「アート」とひと口に言ってもその幅は広く、過去、現在、未来と続く、非常に奥深い世界だ。各界で活躍する仕事人たちはアートとともに生きることでいったい何を感じ、何を得ているのか。今回は、建築家・永山祐子氏の想いに迫る。【特集 アート2023】
「アートを湯水のように浴び、新たな表現を紡ぎ直す」建築家・永山祐子
「選ぶ時は、とにかく直感で好きかどうか。ひと目惚れも多いですね」
ドバイ国際展覧会日本館や、まもなくオープンする東急歌舞伎町タワーなどを手がけ、国内外で活躍する建築家の永山祐子氏。彼女がアートを選ぶ基準は至極明快だ。
約10年前に初めて購入したのが、ミルク色の光の中に鳥居が浮かぶ幻想的な川久保ジョイの写真作品。以来、角度を変えるごとに異なる表情をみせるレンチキュラー印刷を用いたラファエル・ローゼンダールや、2次元の写真表現の可能性を広げるNerhol(ネルホル)、樹脂の流れる一瞬を切り取る三塚新司、松宮硝子(しょうこ)の繊細なガラス作品など、ジャンルにこだわらず自分の直感を信じて作品を選んでいる。
自らリノベーションした自邸では、階段室は作品を飾るスペースにするためガラス張りにデザイン。現在は、福島の地中に埋めて残留放射能を受けたフィルムを現像し、現れる色をそのまま形にしたという川久保ジョイの作品が、モダンな室内に彩りを与えている。アートはインスピレーションの源だという。
「アイデアを練る段階では、建築関係よりアートの作品集などを見ます。アートを湯水のように浴び、触れたことによる新たな表現を私自身のなかで紡ぎ直すことで、建築にも新たな表情を与えられると思っています」
さまざまな作品を購入し、気づいたのは「アートを手に入れることは、表現する作家の考えを共有すること」という。
「だからこそ、アートを購入する意味がある。
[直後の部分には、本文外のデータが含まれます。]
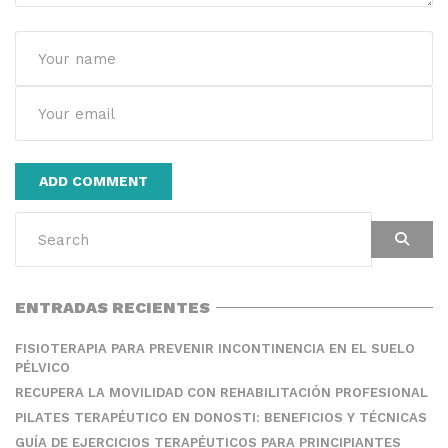
Alternative:
ENTRADAS RECIENTES
FISIOTERAPIA PARA PREVENIR INCONTINENCIA EN EL SUELO
PÉLVICO
RECUPERA LA MOVILIDAD CON REHABILITACIÓN PROFESIONAL
PILATES TERAPÉUTICO EN DONOSTI: BENEFICIOS Y TÉCNICAS
GUÍA DE EJERCICIOS TERAPÉUTICOS PARA PRINCIPIANTES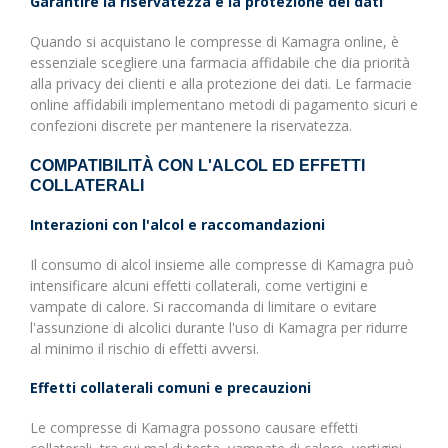
Garantire la riservatezza e la protezione dei dati
Quando si acquistano le compresse di Kamagra online, è
essenziale scegliere una farmacia affidabile che dia priorità
alla privacy dei clienti e alla protezione dei dati. Le farmacie
online affidabili implementano metodi di pagamento sicuri e
confezioni discrete per mantenere la riservatezza.
COMPATIBILITÀ CON L'ALCOL ED EFFETTI
COLLATERALI
Interazioni con l'alcol e raccomandazioni
Il consumo di alcol insieme alle compresse di Kamagra può
intensificare alcuni effetti collaterali, come vertigini e
vampate di calore. Si raccomanda di limitare o evitare
l'assunzione di alcolici durante l'uso di Kamagra per ridurre
al minimo il rischio di effetti avversi.
Effetti collaterali comuni e precauzioni
Le compresse di Kamagra possono causare effetti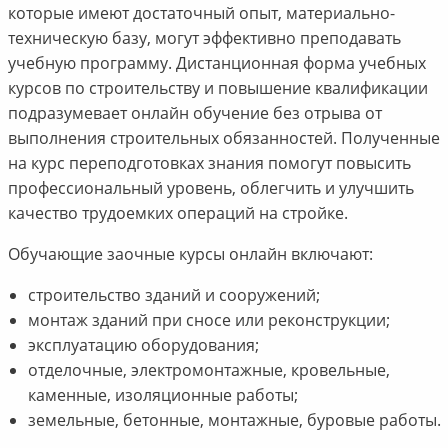
которые имеют достаточный опыт, материально-
техническую базу, могут эффективно преподавать
учебную программу. Дистанционная форма учебных
курсов по строительству и повышение квалификации
подразумевает онлайн обучение без отрыва от
выполнения строительных обязанностей. Полученные
на курс переподготовках знания помогут повысить
профессиональный уровень, облегчить и улучшить
качество трудоемких операций на стройке.
Обучающие заочные курсы онлайн включают:
строительство зданий и сооружений;
монтаж зданий при сносе или реконструкции;
эксплуатацию оборудования;
отделочные, электромонтажные, кровельные,
каменные, изоляционные работы;
земельные, бетонные, монтажные, буровые работы.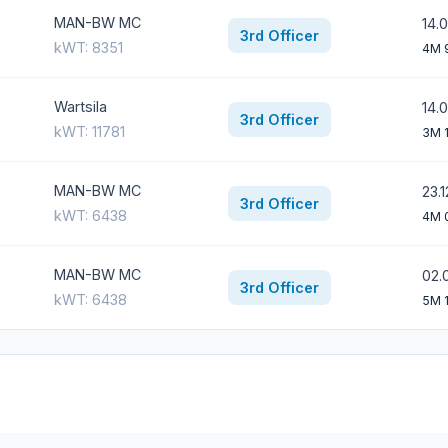
MAN-BW MC
14.
3rd Officer
kWT: 8351
4M 
Wartsila
14.
3rd Officer
kWT: 11781
3M 
MAN-BW MC
23.
3rd Officer
kWT: 6438
4M 
MAN-BW MC
02.
3rd Officer
kWT: 6438
5M 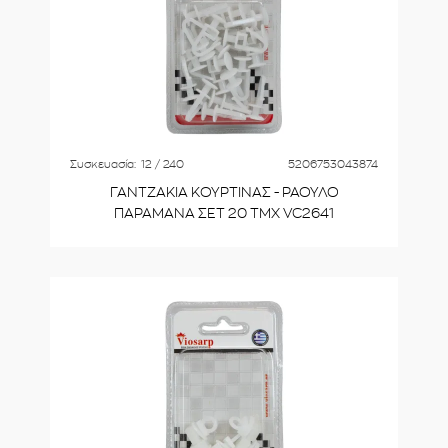
Συσκευασία:
12 / 240
5206753043874
ΓΑΝΤΖΑΚΙΑ ΚΟΥΡΤΙΝΑΣ - ΡΑΟΥΛΟ
ΠΑΡΑΜΑΝΑ ΣΕΤ 20 ΤΜΧ VC2641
異なる視点を持つアートが、自分のリズムで暮らす日常にパラレルワールドを感じさせてくれる。アートという別世界と日常の共存が、生活に奥行きや豊かさを与えてくれるんです」
そしてコレクターも、何を選ぶかがひとつの自己表現となっていると永山氏は言う。
「アーティストである夫の言葉を借りれば、“コレクターもアーティスト”。私の建築は光と反射をテーマにすることが多いんですが、コレクションを改めて見直せば、レンチキュラーやガラス作品、独特の手法でフィルムを感光する写真作品など、その多くが“光”につながっているんです。やはり自分らしい選び方だと思いました」
純粋な直感が作家の想いと結びつき、仕事に新たな表情を与えていく。アートは光を操る建築家に、これからも大きな刺激を与えるに違いない。
最近購入した美術品
ラファエル・ローゼンダールのレンチキュラー作品
現在注目しているアーティスト
佐々木類さん
アート購入の決め手
直感で好きだと感じること
一番最初に買ったアート
川久保ジョイさんの写真作品
アート作品の購入先
アートフェアや知り合いのギャラリー
建築家
永山祐子/Yuko Nagayama
1975年東京都生まれ。昭和女子大学生活科学部生活環境学科卒業後、青木淳建築計画事務所勤務。2002年に永山祐子建築設計を設立。2023年4月にオープンする東急歌舞伎町タワーや東京駅前に進行中のTorch Tower(低層部)も手がける。